I am using the PSTL implementation in Intel 18 Parallel Studio XE beta , which consists of lib ++ and libstd ++ and is based on TBB . I tested for_each and transform , but nothing else.
Update: Intel PSTL is open source ( https://github.com/intel/parallelstl ) and works with GCC and Clang.
Since PSTL support is limited, I make the code portable through the preprocessor:
#if defined(USE_PSTL) && defined(__INTEL_COMPILER) && (__INTEL_COMPILER >= 1800) std::for_each( pstl::execution::par, std::begin(range), std::end(range), [&] (int i) { std::for_each( pstl::execution::par_unseq, std::begin(range), std::end(range), [&] (int j) { #elif defined(USE_PSTL) && defined(__GNUC__) && defined(__GNUC_MINOR__) \ && ( (__GNUC__ == 8) || (__GNUC__ == 7) && (__GNUC_MINOR__ >= 2) ) __gnu_parallel::for_each( std::begin(range), std::end(range), [&] (int i) { __gnu_parallel::for_each( std::begin(range), std::end(range), [&] (int j) { #else #warning Parallel STL is NOT being used! std::for_each( std::begin(range), std::end(range), [&] (int i) { std::for_each( std::begin(range), std::end(range), [&] (int j) { #endif B[i*order+j] += A[j*order+i]; A[j*order+i] += 1.0; }); }); }
You can see that this code is based on libc++ on Mac, although part of the PSTL itself belongs to Intel headers, which in turn use TBB as a runtime.

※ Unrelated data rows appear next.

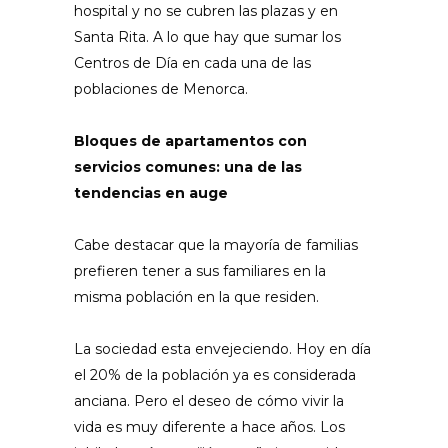
hospital y no se cubren las plazas y en
Santa Rita. A lo que hay que sumar los
Centros de Día en cada una de las
poblaciones de Menorca.
Bloques de apartamentos con
servicios comunes: una de las
tendencias en auge
Cabe destacar que la mayoría de familias
prefieren tener a sus familiares en la
misma población en la que residen.
La sociedad esta envejeciendo. Hoy en día
el 20% de la población ya es considerada
anciana. Pero el deseo de cómo vivir la
vida es muy diferente a hace años. Los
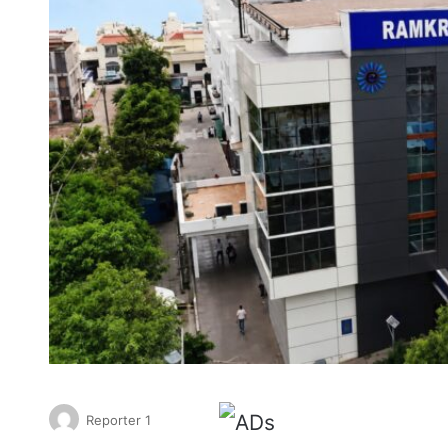
Reporter 1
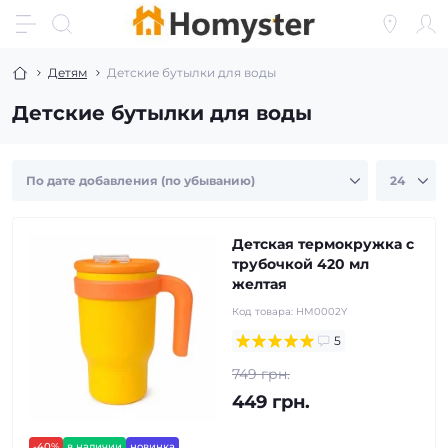
Детям
Детские бутылки для воды
Детские бутылки для воды
Детская термокружка с
трубочкой 420 мл
желтая
Код товара:
HM0002Y
5
749 грн.
449 грн.
-40%
в наличии
новинка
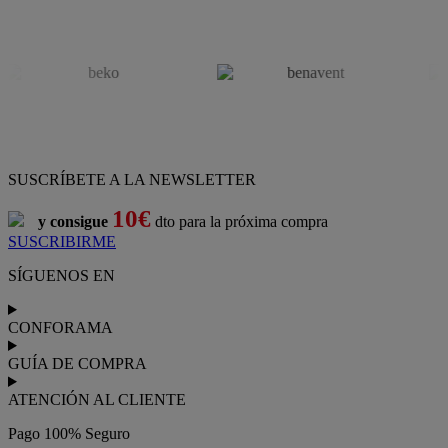
SUSCRÍBETE A LA NEWSLETTER
10€
y consigue
dto para la próxima compra
SUSCRIBIRME
SÍGUENOS EN
CONFORAMA
GUÍA DE COMPRA
ATENCIÓN AL CLIENTE
Pago 100% Seguro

$ otool -L transpose-vector-pstl transpose-vector-pstl: @rpath/libtbb.dylib (compatibility version 0.0.0, current version 0.0.0) /usr/lib/libc++.1.dylib (compatibility version 1.0.0, current version 307.5.0) @rpath/libiomp5.dylib (compatibility version 5.0.0, current version 5.0.0) /usr/lib/libSystem.B.dylib (compatibility version 1.0.0, current version 1238.60.2)
Full disclosure: I work for Intel and discuss this implementation with developers, although I am not responsible for this for anything.